[Exercise objective]
Here are some records; copy every line that holds the word "مسجد".

[Records shown]

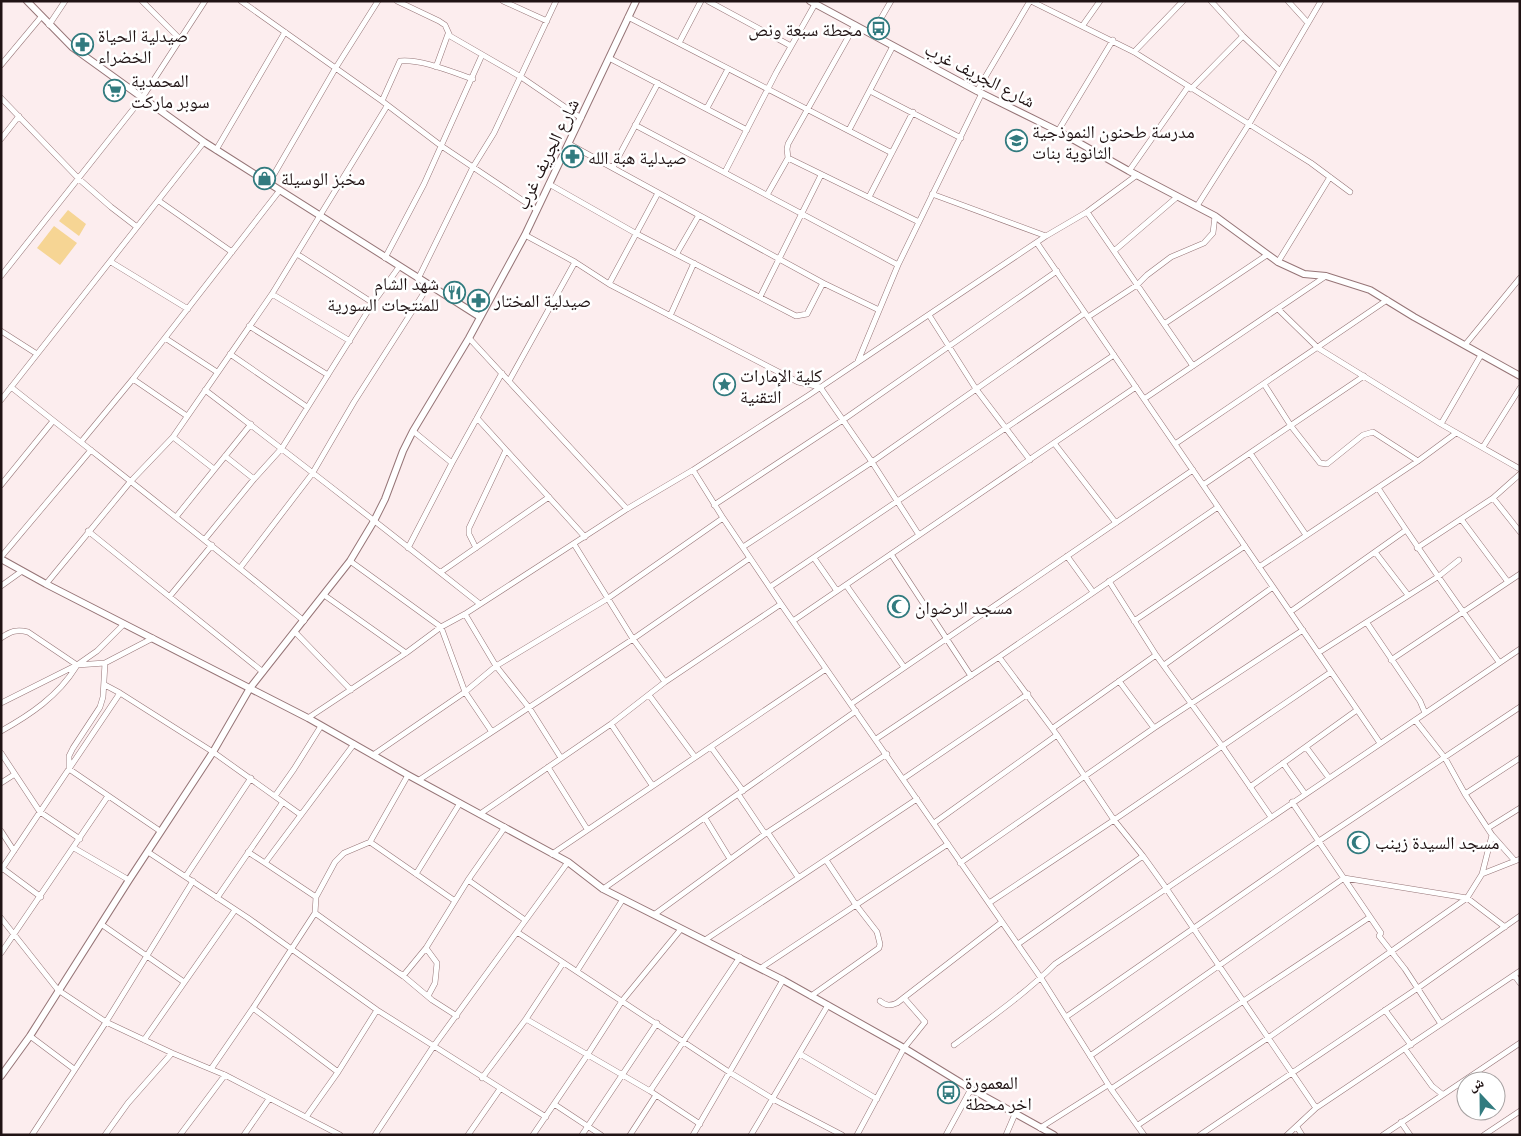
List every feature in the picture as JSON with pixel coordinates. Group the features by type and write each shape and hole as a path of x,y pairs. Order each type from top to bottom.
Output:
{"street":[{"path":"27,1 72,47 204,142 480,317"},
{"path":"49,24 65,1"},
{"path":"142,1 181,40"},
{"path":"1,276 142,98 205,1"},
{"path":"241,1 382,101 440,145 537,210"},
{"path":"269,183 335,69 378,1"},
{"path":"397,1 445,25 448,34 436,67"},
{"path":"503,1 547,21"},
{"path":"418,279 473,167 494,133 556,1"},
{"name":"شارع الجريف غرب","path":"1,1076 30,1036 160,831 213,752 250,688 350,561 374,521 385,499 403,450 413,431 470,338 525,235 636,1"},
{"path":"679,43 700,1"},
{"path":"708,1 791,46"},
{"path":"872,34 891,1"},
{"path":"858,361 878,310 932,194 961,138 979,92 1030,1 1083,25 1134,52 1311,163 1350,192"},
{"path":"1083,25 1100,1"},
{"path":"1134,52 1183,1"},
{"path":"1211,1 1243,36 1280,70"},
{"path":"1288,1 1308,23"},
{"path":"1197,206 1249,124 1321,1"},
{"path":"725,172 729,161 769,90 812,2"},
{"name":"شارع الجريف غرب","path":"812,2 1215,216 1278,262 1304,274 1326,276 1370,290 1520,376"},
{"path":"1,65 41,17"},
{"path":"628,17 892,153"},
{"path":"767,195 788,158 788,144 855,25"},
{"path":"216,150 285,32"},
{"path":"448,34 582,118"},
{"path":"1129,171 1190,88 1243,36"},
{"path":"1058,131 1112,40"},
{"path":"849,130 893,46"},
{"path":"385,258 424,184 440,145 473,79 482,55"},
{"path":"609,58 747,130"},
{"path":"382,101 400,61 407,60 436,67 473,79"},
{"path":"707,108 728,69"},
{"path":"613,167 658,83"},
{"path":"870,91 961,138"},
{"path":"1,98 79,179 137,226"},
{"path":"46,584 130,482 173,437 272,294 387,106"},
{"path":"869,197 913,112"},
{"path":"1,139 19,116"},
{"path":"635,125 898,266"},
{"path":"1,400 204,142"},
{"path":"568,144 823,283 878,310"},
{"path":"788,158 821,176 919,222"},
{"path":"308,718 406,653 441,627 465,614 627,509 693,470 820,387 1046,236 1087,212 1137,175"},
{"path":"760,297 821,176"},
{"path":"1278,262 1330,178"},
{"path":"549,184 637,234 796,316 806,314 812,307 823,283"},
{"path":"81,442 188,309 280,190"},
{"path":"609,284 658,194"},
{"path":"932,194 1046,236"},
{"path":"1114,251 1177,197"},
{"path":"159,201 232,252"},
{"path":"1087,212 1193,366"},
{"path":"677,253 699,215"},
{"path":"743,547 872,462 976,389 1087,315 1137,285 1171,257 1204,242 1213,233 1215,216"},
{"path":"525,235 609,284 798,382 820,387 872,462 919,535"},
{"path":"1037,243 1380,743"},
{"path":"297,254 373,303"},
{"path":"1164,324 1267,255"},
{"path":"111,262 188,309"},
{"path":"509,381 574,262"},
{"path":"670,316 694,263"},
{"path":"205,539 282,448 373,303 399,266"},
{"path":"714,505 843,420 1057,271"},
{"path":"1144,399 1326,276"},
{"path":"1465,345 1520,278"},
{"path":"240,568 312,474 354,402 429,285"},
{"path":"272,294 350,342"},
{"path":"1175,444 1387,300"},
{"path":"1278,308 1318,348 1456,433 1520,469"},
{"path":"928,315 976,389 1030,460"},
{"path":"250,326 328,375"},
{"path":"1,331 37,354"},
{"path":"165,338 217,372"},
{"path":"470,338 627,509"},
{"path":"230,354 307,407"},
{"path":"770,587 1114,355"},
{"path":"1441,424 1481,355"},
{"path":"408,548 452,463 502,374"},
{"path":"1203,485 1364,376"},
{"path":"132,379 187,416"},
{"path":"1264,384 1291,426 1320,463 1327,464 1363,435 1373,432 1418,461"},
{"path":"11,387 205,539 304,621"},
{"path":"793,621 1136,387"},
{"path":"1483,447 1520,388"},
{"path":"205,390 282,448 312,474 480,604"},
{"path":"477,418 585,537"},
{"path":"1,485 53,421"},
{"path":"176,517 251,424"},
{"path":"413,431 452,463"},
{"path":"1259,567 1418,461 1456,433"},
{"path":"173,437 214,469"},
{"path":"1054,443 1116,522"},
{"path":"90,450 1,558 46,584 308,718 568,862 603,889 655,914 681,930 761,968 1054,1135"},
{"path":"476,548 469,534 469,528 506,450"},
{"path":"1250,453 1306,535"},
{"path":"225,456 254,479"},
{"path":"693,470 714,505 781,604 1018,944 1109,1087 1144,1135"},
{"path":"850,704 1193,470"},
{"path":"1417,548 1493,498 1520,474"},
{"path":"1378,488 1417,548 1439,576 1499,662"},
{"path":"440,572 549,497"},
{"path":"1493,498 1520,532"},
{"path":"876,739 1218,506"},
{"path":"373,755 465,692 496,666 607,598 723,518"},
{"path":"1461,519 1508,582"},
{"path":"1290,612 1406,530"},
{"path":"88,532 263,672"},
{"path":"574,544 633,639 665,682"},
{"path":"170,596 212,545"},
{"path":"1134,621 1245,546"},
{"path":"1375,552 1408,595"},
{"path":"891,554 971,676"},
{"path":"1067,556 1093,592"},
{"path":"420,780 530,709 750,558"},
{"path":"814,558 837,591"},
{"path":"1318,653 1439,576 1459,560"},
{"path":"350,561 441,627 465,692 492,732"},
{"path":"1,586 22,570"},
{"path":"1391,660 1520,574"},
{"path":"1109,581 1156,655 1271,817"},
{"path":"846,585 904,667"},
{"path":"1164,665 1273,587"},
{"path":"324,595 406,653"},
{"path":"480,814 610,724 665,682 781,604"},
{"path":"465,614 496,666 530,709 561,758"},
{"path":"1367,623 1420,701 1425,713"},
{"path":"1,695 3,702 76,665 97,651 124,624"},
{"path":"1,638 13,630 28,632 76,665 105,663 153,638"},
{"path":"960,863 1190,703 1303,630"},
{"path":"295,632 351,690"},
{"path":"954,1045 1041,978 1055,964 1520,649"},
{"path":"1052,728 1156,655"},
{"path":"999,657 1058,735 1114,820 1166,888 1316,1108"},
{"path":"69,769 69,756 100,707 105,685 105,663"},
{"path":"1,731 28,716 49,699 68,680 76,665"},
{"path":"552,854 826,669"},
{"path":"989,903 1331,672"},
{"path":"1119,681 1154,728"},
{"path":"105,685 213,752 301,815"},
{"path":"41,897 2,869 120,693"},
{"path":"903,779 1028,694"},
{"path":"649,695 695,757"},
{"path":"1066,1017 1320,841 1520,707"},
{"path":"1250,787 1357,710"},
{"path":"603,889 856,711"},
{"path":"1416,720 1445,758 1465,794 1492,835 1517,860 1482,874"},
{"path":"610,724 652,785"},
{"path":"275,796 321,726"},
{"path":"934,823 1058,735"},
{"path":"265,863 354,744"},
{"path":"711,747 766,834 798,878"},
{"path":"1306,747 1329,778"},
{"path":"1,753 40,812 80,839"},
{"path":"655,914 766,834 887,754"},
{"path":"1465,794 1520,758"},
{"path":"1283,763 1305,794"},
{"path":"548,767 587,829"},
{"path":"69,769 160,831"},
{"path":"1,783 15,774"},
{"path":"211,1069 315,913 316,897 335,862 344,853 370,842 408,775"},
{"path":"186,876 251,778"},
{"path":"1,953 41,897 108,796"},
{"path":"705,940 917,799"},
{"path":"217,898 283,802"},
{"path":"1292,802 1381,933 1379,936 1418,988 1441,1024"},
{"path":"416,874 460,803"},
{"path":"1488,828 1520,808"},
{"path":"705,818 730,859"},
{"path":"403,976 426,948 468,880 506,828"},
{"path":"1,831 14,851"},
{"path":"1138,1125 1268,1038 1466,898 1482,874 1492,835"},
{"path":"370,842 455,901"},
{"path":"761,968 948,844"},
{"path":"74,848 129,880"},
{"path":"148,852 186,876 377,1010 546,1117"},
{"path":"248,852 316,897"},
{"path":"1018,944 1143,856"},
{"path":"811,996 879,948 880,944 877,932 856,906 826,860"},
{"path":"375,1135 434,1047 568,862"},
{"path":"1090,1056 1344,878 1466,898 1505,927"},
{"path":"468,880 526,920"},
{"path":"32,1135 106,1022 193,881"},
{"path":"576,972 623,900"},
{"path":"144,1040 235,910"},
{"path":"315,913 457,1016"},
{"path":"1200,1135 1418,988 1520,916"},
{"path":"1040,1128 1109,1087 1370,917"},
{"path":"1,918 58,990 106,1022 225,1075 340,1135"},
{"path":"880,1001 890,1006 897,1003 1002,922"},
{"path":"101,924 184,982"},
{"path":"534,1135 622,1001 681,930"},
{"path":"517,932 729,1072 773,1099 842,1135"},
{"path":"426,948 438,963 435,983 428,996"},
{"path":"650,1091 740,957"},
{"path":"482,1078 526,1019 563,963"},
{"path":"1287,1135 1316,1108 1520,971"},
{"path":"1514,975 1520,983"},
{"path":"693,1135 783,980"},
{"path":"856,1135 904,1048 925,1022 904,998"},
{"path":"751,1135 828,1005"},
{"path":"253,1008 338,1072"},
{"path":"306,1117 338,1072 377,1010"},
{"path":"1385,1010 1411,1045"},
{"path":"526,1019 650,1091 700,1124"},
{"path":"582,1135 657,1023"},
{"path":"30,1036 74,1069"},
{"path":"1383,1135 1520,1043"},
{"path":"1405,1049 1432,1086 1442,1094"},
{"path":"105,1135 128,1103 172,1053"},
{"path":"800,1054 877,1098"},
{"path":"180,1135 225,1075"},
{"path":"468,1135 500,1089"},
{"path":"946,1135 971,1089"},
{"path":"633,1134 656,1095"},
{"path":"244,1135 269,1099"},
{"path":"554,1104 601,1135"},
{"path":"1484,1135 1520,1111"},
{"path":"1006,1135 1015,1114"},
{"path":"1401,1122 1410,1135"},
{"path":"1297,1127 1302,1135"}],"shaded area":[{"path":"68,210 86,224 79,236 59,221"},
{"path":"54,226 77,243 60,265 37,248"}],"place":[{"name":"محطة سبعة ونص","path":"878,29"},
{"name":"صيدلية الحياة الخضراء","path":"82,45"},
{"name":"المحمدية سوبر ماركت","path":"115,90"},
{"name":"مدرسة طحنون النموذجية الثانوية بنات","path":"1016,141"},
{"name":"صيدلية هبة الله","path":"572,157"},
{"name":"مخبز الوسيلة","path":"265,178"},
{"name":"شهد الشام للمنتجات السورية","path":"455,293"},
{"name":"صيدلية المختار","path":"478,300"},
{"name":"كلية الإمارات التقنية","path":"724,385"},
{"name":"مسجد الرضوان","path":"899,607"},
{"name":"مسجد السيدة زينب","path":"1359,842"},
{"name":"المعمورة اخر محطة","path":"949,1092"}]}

[Response]
{"name":"مسجد الرضوان","path":"899,607"},
{"name":"مسجد السيدة زينب","path":"1359,842"},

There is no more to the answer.